Closed shi-yan closed 1 year ago

shi-yan commented 1 year ago

I have the following content:

I don't xxxxxx

The single quote gets parsed into

tag: "smart_punctuation" type: "right_single_quote"

is this correct? I expect this to be parsed as a single text block.

jgm commented 1 year ago

Yes, this is intentional. The idea is that the renderer can decide whether to render this as a straight quote or a curly quote.

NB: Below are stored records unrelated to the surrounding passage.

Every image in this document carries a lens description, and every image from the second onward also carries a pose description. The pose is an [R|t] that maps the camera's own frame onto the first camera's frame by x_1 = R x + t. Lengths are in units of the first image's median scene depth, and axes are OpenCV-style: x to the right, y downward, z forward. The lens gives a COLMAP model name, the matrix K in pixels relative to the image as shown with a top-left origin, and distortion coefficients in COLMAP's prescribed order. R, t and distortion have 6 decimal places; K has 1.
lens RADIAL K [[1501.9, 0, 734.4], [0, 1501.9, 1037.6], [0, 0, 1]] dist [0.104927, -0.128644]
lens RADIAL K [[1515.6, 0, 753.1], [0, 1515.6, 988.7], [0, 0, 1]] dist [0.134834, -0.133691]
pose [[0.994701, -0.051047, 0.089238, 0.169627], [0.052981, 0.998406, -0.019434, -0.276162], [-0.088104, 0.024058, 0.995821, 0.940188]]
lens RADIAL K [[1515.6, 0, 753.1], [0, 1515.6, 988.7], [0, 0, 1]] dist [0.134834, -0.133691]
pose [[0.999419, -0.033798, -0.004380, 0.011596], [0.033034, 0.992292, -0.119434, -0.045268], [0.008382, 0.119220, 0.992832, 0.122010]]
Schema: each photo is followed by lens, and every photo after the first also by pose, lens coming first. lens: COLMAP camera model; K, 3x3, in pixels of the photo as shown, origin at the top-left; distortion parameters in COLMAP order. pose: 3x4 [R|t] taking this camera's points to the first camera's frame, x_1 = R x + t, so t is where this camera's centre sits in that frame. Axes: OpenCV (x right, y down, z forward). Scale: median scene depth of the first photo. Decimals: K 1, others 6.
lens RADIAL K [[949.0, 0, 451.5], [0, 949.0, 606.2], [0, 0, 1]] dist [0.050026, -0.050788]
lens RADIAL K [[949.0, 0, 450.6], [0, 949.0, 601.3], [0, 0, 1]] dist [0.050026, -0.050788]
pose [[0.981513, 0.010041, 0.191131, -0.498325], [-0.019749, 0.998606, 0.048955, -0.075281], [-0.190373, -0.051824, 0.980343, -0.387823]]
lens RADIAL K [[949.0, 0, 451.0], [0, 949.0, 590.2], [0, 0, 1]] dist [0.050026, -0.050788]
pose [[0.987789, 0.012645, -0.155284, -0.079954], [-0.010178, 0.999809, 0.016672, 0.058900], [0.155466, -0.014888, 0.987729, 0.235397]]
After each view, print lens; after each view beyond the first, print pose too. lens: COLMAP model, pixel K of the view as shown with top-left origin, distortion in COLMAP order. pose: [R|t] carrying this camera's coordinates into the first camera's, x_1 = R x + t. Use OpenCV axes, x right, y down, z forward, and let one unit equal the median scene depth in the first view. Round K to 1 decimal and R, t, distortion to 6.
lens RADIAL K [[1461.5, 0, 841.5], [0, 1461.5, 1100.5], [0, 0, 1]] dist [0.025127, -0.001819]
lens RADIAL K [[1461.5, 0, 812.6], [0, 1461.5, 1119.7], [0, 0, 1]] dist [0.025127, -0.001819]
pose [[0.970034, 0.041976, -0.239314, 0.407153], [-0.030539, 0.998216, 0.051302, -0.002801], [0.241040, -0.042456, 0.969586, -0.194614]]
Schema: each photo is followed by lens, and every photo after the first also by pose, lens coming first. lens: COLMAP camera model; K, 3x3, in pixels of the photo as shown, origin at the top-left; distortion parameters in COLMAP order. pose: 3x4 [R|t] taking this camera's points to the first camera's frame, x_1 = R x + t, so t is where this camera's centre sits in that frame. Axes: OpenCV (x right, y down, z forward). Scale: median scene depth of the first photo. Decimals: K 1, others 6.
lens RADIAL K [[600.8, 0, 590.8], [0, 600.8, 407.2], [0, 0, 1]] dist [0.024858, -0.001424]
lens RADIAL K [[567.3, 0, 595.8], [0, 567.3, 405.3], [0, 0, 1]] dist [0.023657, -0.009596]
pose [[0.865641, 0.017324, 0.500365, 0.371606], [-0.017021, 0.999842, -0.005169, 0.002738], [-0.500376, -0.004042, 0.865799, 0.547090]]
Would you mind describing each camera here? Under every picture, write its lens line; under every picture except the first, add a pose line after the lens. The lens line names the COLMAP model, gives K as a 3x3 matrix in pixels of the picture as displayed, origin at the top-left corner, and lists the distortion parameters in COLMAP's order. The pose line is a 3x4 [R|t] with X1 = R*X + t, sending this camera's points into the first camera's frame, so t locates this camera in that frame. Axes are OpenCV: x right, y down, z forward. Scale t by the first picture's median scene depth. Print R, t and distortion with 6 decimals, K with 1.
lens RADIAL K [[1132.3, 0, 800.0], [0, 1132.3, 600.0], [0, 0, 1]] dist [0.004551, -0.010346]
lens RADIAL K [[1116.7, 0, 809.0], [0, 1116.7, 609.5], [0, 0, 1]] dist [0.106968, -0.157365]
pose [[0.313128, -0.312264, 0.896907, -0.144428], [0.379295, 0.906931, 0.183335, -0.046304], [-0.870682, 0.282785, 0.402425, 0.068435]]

andersk commented 1 year ago

U+2019 RIGHT SINGLE QUOTATION MARK is the typographically correct character to use for an apostrophe. See the subsection “Apostrophes” in the Unicode standard, §6.2 General Punctuation:

Apostrophes

U+0027 APOSTROPHE is the most commonly used character for apostrophe. For historical reasons, U+0027 is a particularly overloaded character. In ASCII, it is used to represent a punctuation mark (such as right single quotation mark, left single quotation mark, apostrophe punctuation, vertical line, or prime) or a modifier letter (such as apostrophe modifier or acute accent). Punctuation marks generally break words; modifier letters generally are considered part of a word.

When text is set, U+2019 RIGHT SINGLE QUOTATION MARK is preferred as apostrophe, but only U+0027 is present on most keyboards. Software commonly offers a facility for automatically converting the U+0027 APOSTROPHE to a contextually selected curly quotation glyph. In these systems, a U+0027 in the data stream is always represented as a straight vertical line and can never represent a curly apostrophe or a right quotation mark.

Punctuation Apostrophe. U+2019 RIGHT SINGLE QUOTATION MARK is preferred where the character is to represent a punctuation mark, as for contractions: “We’ve been here before.” In this latter case, U+2019 is also referred to as a punctuation apostrophe.